States will have far more latitude to bypass parts of the Affordable Care Act thanks to a new policy change from the Trump administration, marking a significant shift in the types of marketplace coverage available to Americans.
The Centers for Medicare and Medicaid Services (CMS) unveiled a controversial policy last month that expanded what’s permissible under §1332 waivers, which states can submit to be exempt from certain requirements under the Affordable Care Act (ACA).
In a speech to conservative lawmakers Thursday, CMS Administrator Seema Verma followed up on this guidance by announcing four “waiver concepts,” specific examples of actions states can do to restructure marketplace plans.
Namely, Verma said, states can: (1) create and contribute to accounts for consumers’ premium and out-of-pocket expenses, (2) restructure subsidy eligibility, (3) redefine what plans qualify for subsidies and (4) implement high-risk pools.
Although the new policy would not allow states to waive preexisting condition protections under the ACA, it would allow states to let consumers use subsidies to purchase short-term limited duration (STLD) plans or associated health plans (AHPs) that aren't required to cover preexisting conditions.
Strategies like these, Verma said, promote “consumer engagement, personal freedom and choice, spending smarter, price transparency, portability, and controls over premium growth."
"What’s not to like?" she added.
Verma contrasted the new ACA innovation waiver guidelines with those of the Obama administration, which she alleged made it “impossible to put forward creative ideas” amid rising premium prices.
“No one should have been surprised when the president charted a different course,” she said, fighting back against allegations that the Trump administration has deliberately weakened the ACA.
“The rate of growth in health care spending has been a crushing financial blow for too many families … and no one can say this is due to the Trump administration.”
"The specific examples laid out today show how state governments can work with HHS to create more choices and greater flexibility in their health insurance markets, helping to bring down costs and expand access to care," echoed Health and Human Services Secretary Alex Azar in a statement.

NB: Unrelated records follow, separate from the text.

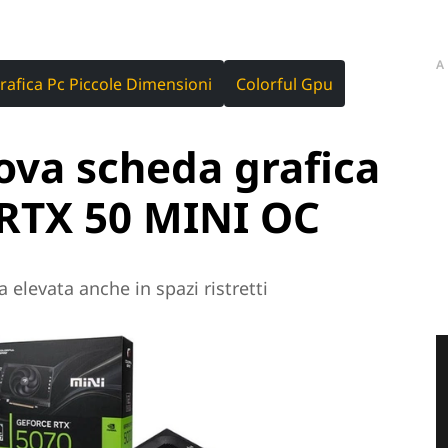
A
afica Pc Piccole Dimensioni
Colorful Gpu
uova scheda grafica
RTX 50 MINI OC
a elevata anche in spazi ristretti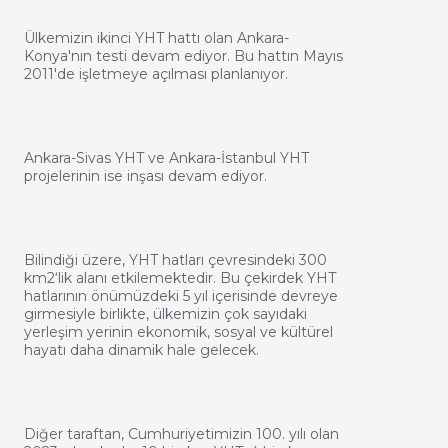
Ülkemizin ikinci YHT hattı olan Ankara-
Konya'nın testi devam ediyor. Bu hattın Mayıs
2011'de işletmeye açılması planlanıyor.
Ankara-Sivas YHT ve Ankara-İstanbul YHT
projelerinin ise inşası devam ediyor.
Bilindiği üzere, YHT hatları çevresindeki 300
km2‘lik alanı etkilemektedir. Bu çekirdek YHT
hatlarının önümüzdeki 5 yıl içerisinde devreye
girmesiyle birlikte, ülkemizin çok sayıdaki
yerleşim yerinin ekonomik, sosyal ve kültürel
hayatı daha dinamik hale gelecek.
Diğer taraftan, Cumhuriyetimizin 100. yılı olan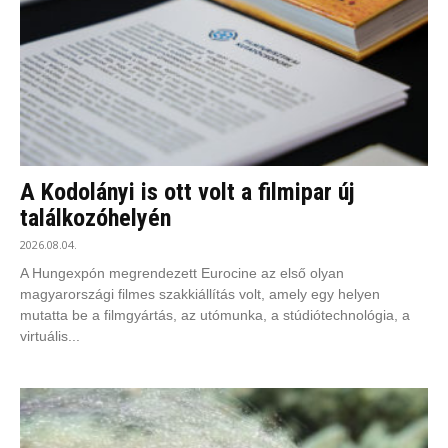
A Kodolányi is ott volt a filmipar új
találkozóhelyén
2026.08.04.
A Hungexpón megrendezett Eurocine az első olyan
magyarországi filmes szakkiállítás volt, amely egy helyen
mutatta be a filmgyártás, az utómunka, a stúdiótechnológia, a
virtuális...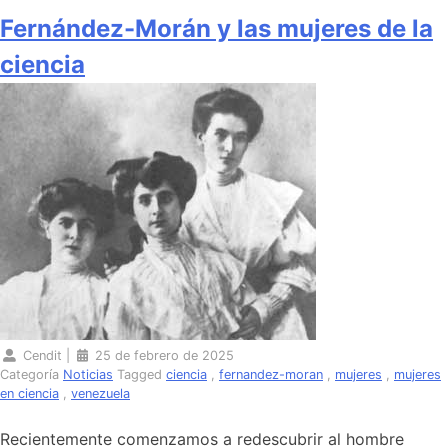
Fernández-Morán y las mujeres de la
ciencia
Cendit
|
25 de febrero de 2025
Categoría
Noticias
Tagged
ciencia
,
fernandez-moran
,
mujeres
,
mujeres
en ciencia
,
venezuela
Recientemente comenzamos a redescubrir al hombre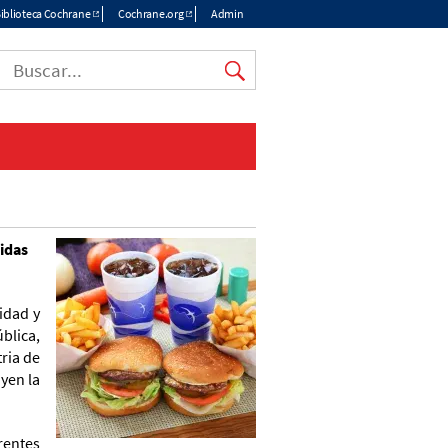
iblioteca Cochrane
Cochrane.org
Admin
idas
idad y
blica,
ria de
oyen la
rentes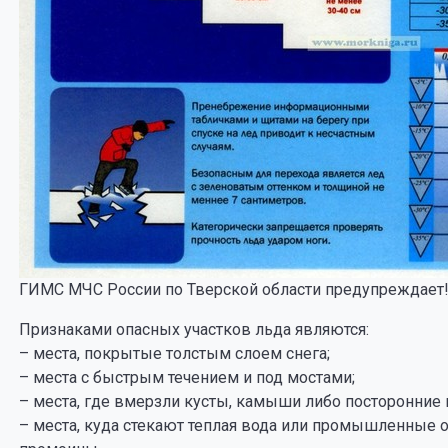
ГИМС МЧС России по Тверской области предупреждает
Признаками опасных участков льда являются:
– места, покрытые толстым слоем снега;
– места с быстрым течением и под мостами;
– места, где вмерзли кусты, камыши либо посторонние
– места, куда стекают теплая вода или промышленные 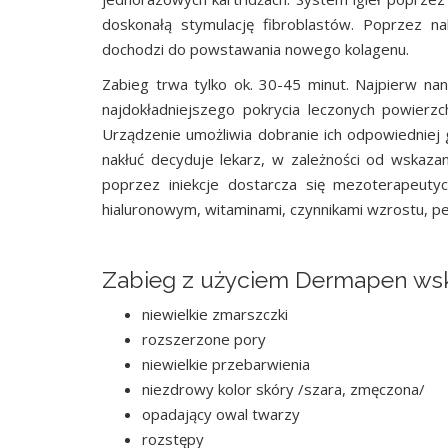
doskonałą stymulację fibroblastów. Poprzez nak
dochodzi do powstawania nowego kolagenu.
Zabieg trwa tylko ok. 30-45 minut. Najpierw nano
najdokładniejszego pokrycia leczonych powierz
Urządzenie umożliwia dobranie ich odpowiedniej g
nakłuć decyduje lekarz, w zależności od wskaza
poprzez iniekcje dostarcza się mezoterapeu
hialuronowym, witaminami, czynnikami wzrostu, p
Zabieg z użyciem Dermapen wsk
niewielkie zmarszczki
rozszerzone pory
niewielkie przebarwienia
niezdrowy kolor skóry /szara, zmęczona/
opadający owal twarzy
rozstępy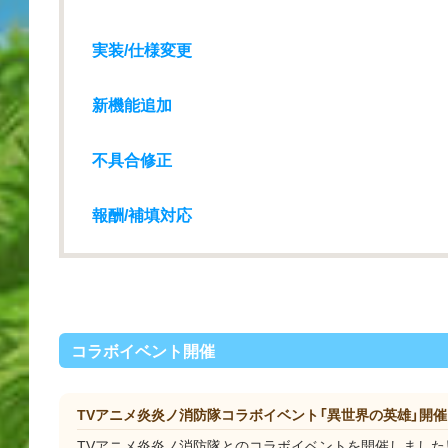
実装/仕様変更
新機能追加
不具合修正
報酬/補填対応
コラボイベント開催
TVアニメ炎炎ノ消防隊コラボイベント「異世界の英雄」開催
TVアニメ炎炎ノ消防隊とのコラボイベントを開催しました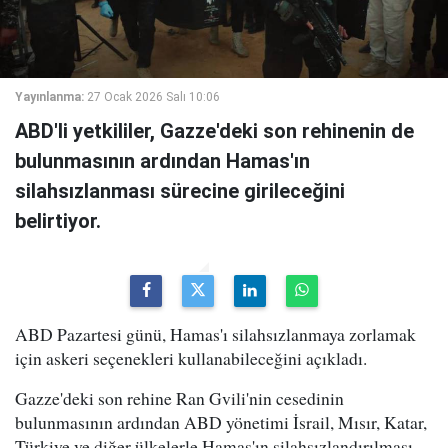
Yayınlanma:
27 Ocak 2026 Salı 10:06
ABD'li yetkililer, Gazze'deki son rehinenin de
bulunmasının ardından Hamas'ın
silahsızlanması sürecine girileceğini
belirtiyor.
ABD Pazartesi günü, Hamas'ı silahsızlanmaya zorlamak
için askeri seçenekleri kullanabileceğini açıkladı.
Gazze'deki son rehine Ran Gvili'nin cesedinin
bulunmasının ardından ABD yönetimi İsrail, Mısır, Katar,
Türkiye ve diğer ülkelerle Hamas'ın silahsızlandırılması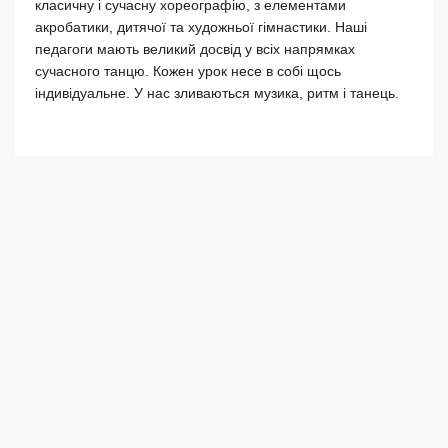
класичну і сучасну хореографію, з елементами
акробатики, дитячої та художньої гімнастики. Наші
педагоги мають великий досвід у всіх напрямках
сучасного танцю. Кожен урок несе в собі щось
індивідуальне. У нас зливаються музика, ритм і танець.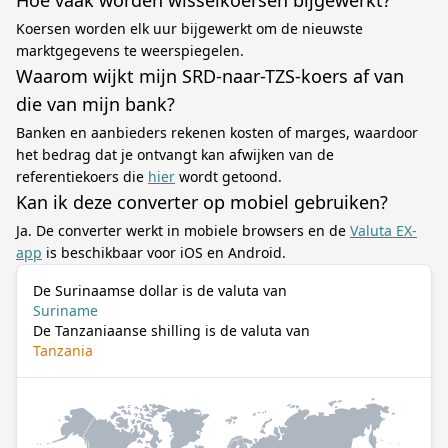
Hoe vaak worden wisselkoersen bijgewerkt?
Koersen worden elk uur bijgewerkt om de nieuwste
marktgegevens te weerspiegelen.
Waarom wijkt mijn SRD-naar-TZS-koers af van
die van mijn bank?
Banken en aanbieders rekenen kosten of marges, waardoor
het bedrag dat je ontvangt kan afwijken van de
referentiekoers die
hier
wordt getoond.
Kan ik deze converter op mobiel gebruiken?
Ja. De converter werkt in mobiele browsers en de
Valuta EX-
app
is beschikbaar voor iOS en Android.
De Surinaamse dollar is de valuta van
Suriname
De Tanzaniaanse shilling is de valuta van
Tanzania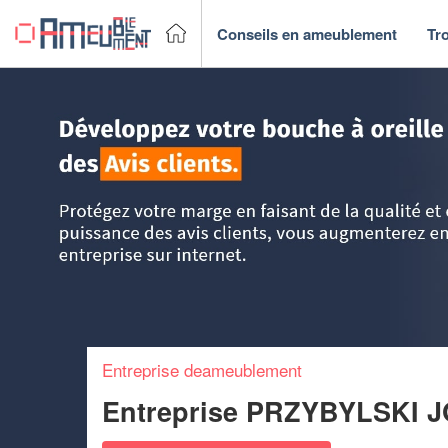
Conseils en ameublement
Tr
Accueil
>
Trouver un fabricant & Magasin de meubles
>
Ch
Entreprise deameublement
Entreprise PRZYBYLSKI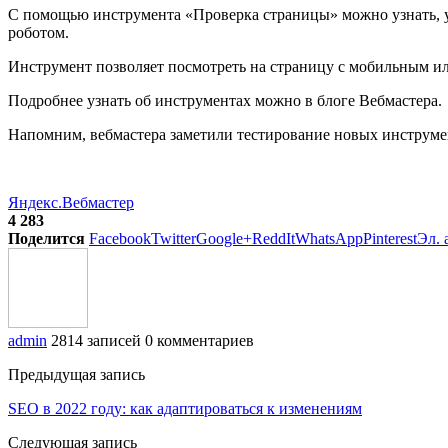
С помощью инструмента «Проверка страницы» можно узнать, уч
роботом.
Инструмент позволяет посмотреть на страницу с мобильным и
Подробнее узнать об инструментах можно в блоге Вебмастера.
Напомним, вебмастера заметили тестирование новых инструмен
Яндекс.Вебмастер
4 283
Поделится
Facebook
Twitter
Google+
ReddIt
WhatsApp
Pinterest
Эл. 
admin
2814 записей
0 комментариев
Предыдущая запись
SEO в 2022 году: как адаптироваться к изменениям
Следующая запись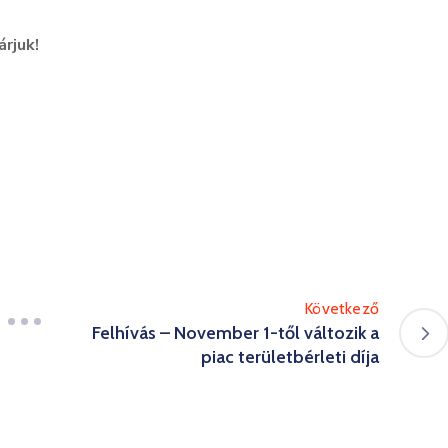
árjuk!
Következő
Felhívás – November 1-től változik a
piac területbérleti díja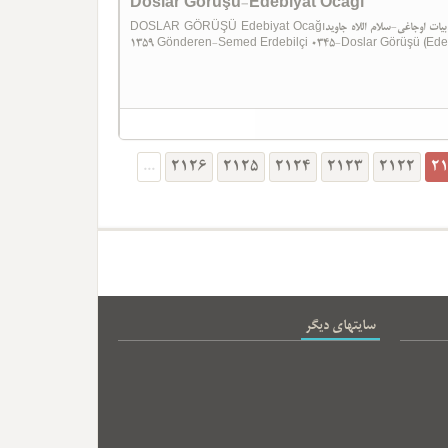
Doslar Görüşü-Edebiyat Ocağı
DOSLAR GÖRÜŞÜ Edebiyat Ocağıدوستلار گؤروشو-ادبیات اوجاغی-سلام اللاه جاوید Salamullah Cavid Ebced Tebriz-
1359 Gönderen-Semed Erdebilçi 0345-Doslar Görüşü (Edebi
...
2126
2125
2124
2123
2122
2
سایتهای دیگر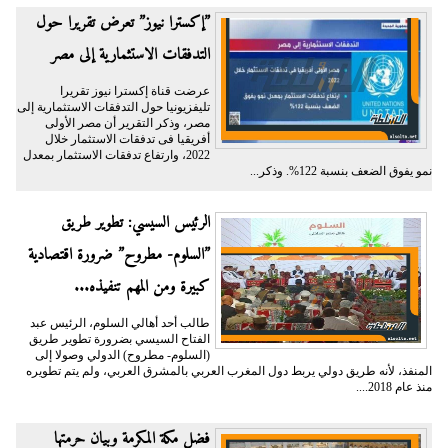
”إكسترا نيوز” تعرض تقريرا حول
التدفقات الاستثمارية إلى مصر
عرضت قناة إكسترا نيوز تقريرا
تليفزيونيا حول التدفقات الاستثمارية إلى
مصر، وذكر التقرير أن مصر الأولى
أفريقيا فى تدفقات الاستثمار خلال
2022، وارتفاع تدفقات الاستثمار بمعدل
نمو يفوق الضعف بنسبة 122%. وذكر...
الرئيس السيسي: تطوير طريق
”السلوم- مطروح” ضرورة اقتصادية
كبيرة ومن المهم تنفيذه...
طالب أحد أهالي السلوم، الرئيس عبد
الفتاح السيسي بضرورة تطوير طريق
(السلوم- مطروح) الدولي وصولا إلى
المنفذ، لأنه طريق دولي يربط دول المغرب العربي بالمشرق العربي، ولم يتم تطويره
منذ عام 2018....
فضل مكة المكرمة وبيان حرمتها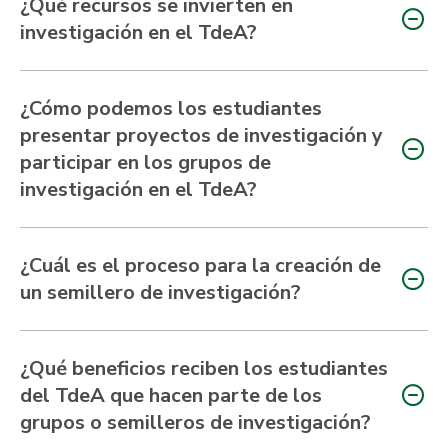
¿Qué recursos se invierten en
investigación en el TdeA?
¿Cómo podemos los estudiantes
presentar proyectos de investigación y
participar en los grupos de
investigación en el TdeA?
¿Cuál es el proceso para la creación de
un semillero de investigación?
¿Qué beneficios reciben los estudiantes
del TdeA que hacen parte de los
grupos o semilleros de investigación?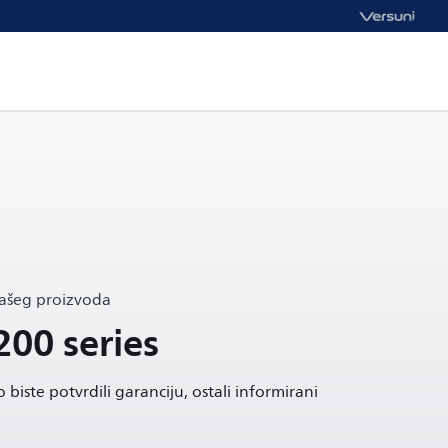
vašeg proizvoda
200 series
 biste potvrdili garanciju, ostali informirani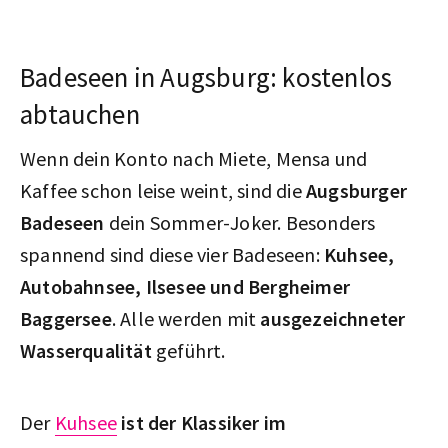
Badeseen in Augsburg: kostenlos
abtauchen
Wenn dein Konto nach Miete, Mensa und
Kaffee schon leise weint, sind die
Augsburger
Badeseen
dein Sommer-Joker. Besonders
spannend sind diese vier Badeseen:
Kuhsee,
Autobahnsee, Ilsesee und Bergheimer
Baggersee
. Alle werden mit
ausgezeichneter
Wasserqualität
geführt.
Der
Kuhsee
ist der Klassiker im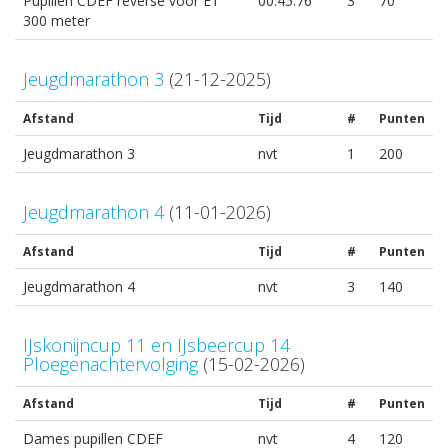
Pupillen CDEF reverse voor ET
00:45.76
3
70
300 meter
Jeugdmarathon 3
(21-12-2025)
Afstand
Tijd
#
Punten
Jeugdmarathon 3
nvt
1
200
Jeugdmarathon 4
(11-01-2026)
Afstand
Tijd
#
Punten
Jeugdmarathon 4
nvt
3
140
IJskonijncup 11 en IJsbeercup 14
Ploegenachtervolging
(15-02-2026)
Afstand
Tijd
#
Punten
Dames pupillen CDEF
nvt
4
120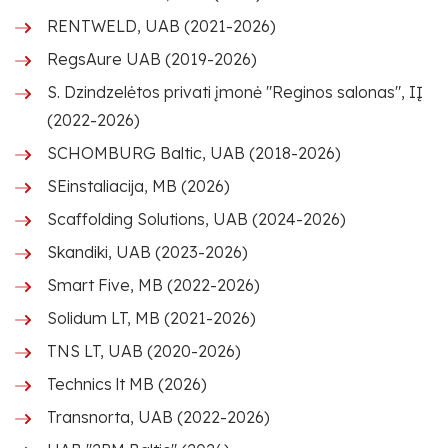
RENTWELD, UAB (2021-2026)
RegsAure UAB (2019-2026)
S. Dzindzelėtos privati įmonė "Reginos salonas", IĮ
(2022-2026)
SCHOMBURG Baltic, UAB (2018-2026)
SEinstaliacija, MB (2026)
Scaffolding Solutions, UAB (2024-2026)
Skandiki, UAB (2023-2026)
Smart Five, MB (2022-2026)
Solidum LT, MB (2021-2026)
TNS LT, UAB (2020-2026)
Technics lt MB (2026)
Transnorta, UAB (2022-2026)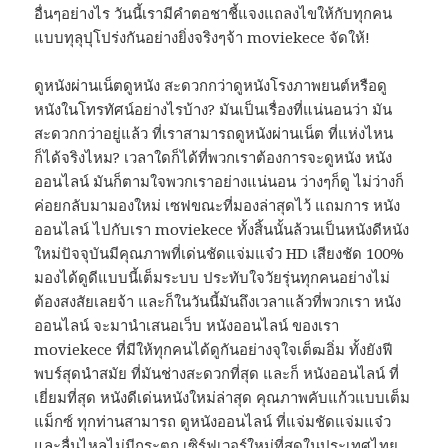
อื่นๆอย่างไร วันนี้เรามีคำตอชาชี้แจงแถลงไขให้กับทุกคน
แบบทุลุปุโปร่งกันอย่างยิ่งจริงๆจ้า moviekece จัดให้!
ดูหนังผ่านเน็ตดูหนัง สะดวกกว่าดูหนังโรงภาพยนต์หรือดู
หนังในโทรทัศน์อย่างไรบ้าง? มันเป็นเรื่องที่แน่นอนว่า มัน
สะดวกกว่าอยู่แล้ว ที่เราสามารถดูหนังผ่านเน็ต ที่แห่งไหน
ก็ได้จริงไหม? เวลาใดก็ได้ที่พวกเราต้องการจะดูหนัง หนัง
ออนไลน์ มันก็ตามใจพวกเราอย่างแน่นอน ว่างๆก็ดู ไม่ว่างก็
ค่อยกลับมามองใหม่ เซฟขณะที่มองล่าสุดไว้ แถมการ หนัง
ออนไลน์ ไปกับเรา moviekece ทั้งสิ้นนั้นล้วนเป็นหนังดีหนัง
ใหม่ปัจจุบันมีคุณภาพที่เด่นชัดแจ่มแจ๋ว HD เสียงชัด 100%
มองได้ดูดีแบบนี้เต็มระบบ ประทับใจวัยรุ่นทุกคนอย่างไม่
ต้องสงสัยเลยจ้า และก็ในวันนี้มันถึงเวลาแล้วที่พวกเรา หนัง
ออนไลน์ จะมานำเสนอเว็บ หนังออนไลน์ ของเรา
moviekece ที่มีให้ทุกคนได้ดูกันอย่างจุใจเต็ฒอิ่ม ทั้งยังฟี
พบร์สุดนำสมัย ที่มันช่างสะดวกที่สุด และก็ หนังออนไลน์ ที่
เยี่ยมที่สุด หนังดีเด่นหนังใหม่ล่าสุด คุณภาพคับแก้วแบบเต็ม
แม็กซ์ ทุกท่านสามารถ ดูหนังออนไลน์ ที่แจ่มชัดแจ่มแจ๋ว
และลื่นไหลไม่มีกระตุก เซิร์ฟเวอร์ใหม่ที่สุดในประเทศไทย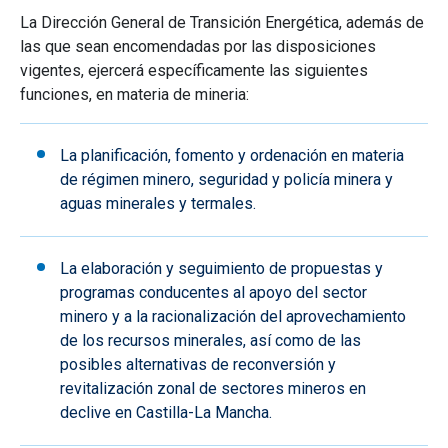
La Dirección General de Transición Energética, además de
las que sean encomendadas por las disposiciones
vigentes, ejercerá específicamente las siguientes
funciones, en materia de mineria:
La planificación, fomento y ordenación en materia
de régimen minero, seguridad y policía minera y
aguas minerales y termales.
La elaboración y seguimiento de propuestas y
programas conducentes al apoyo del sector
minero y a la racionalización del aprovechamiento
de los recursos minerales, así como de las
posibles alternativas de reconversión y
revitalización zonal de sectores mineros en
declive en Castilla-La Mancha.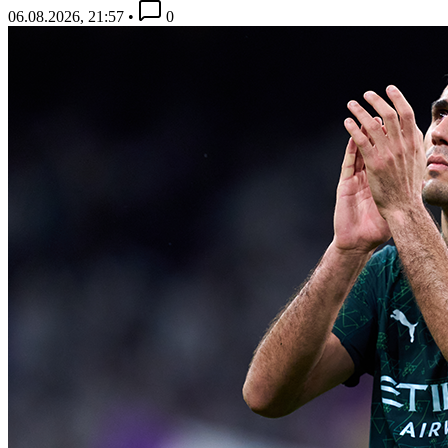
06.08.2026, 21:57
•
0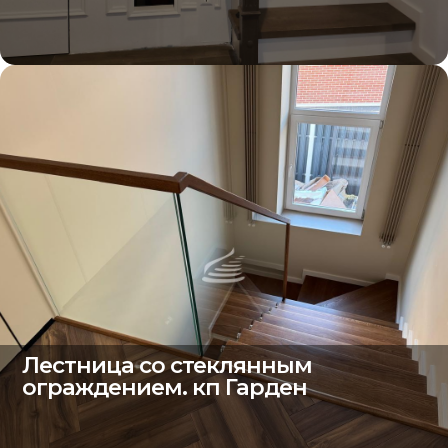
Лестница со стеклянным
ограждением. кп Гарден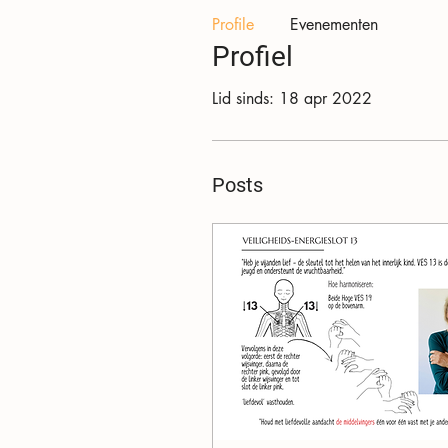
Profile
Evenementen
Profiel
Lid sinds: 18 apr 2022
Posts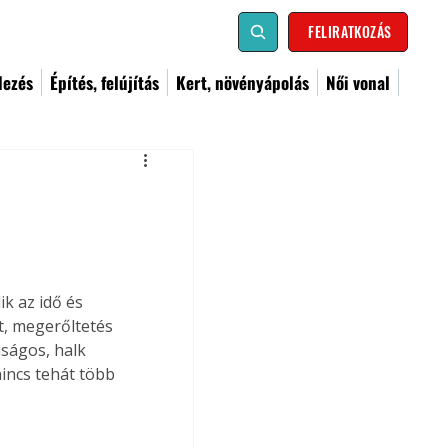
FELIRATKOZÁS
dezés
Építés, felújítás
Kert, növényápolás
Női vonal
k az idő és 
t, megerőltetés 
ságos, halk 
incs tehát több 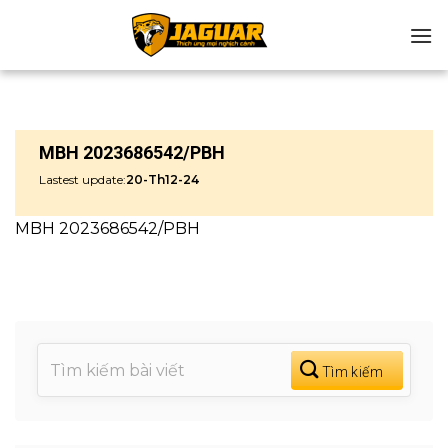
Chuyển
đến
nội
dung
MBH 2023686542/PBH
Lastest update:
20-Th12-24
MBH 2023686542/PBH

Preexisting condition protections are the public’s greatest healthcare concern, as reflected in this year’s midterm elections. And in this politically charged announcement, Verma was adamant that the guidance will not lead to fewer protections for people with preexisting conditions.
“You cannot waive any of the preexisting conditions protections. Those cannot be waived at the federal level or the state level,” she said on a subsequent press call.
However, when the guidance was released, policy experts said they expected the opposite, especially because the new guidance includes STLD plans and AHPs as coverage even though they provide fewer benefits.
Critics also suspected changing subsidy regulations could make plans less affordable—and consequently, reduce coverage—among lower-income groups.
There are also concerns the administration side-stepped traditional rule-making that could invalidate the new guidance. A report from the USC-Brookings Schaeffer Initiative for Health Policy says the guidance contains policy that should be classified as a "legislative rule" requiring it to follow the notice and comment rule-making process.
"There are serious questions about whether the policy articulated in the guidance is a permissible interpretation of the underlying statute, but, at the very least, it is likely invalid for the agency to attempt to make this policy without a full rule-making process," Brookings fellow and former CMS official Christen Linke Young wrote Wednesday.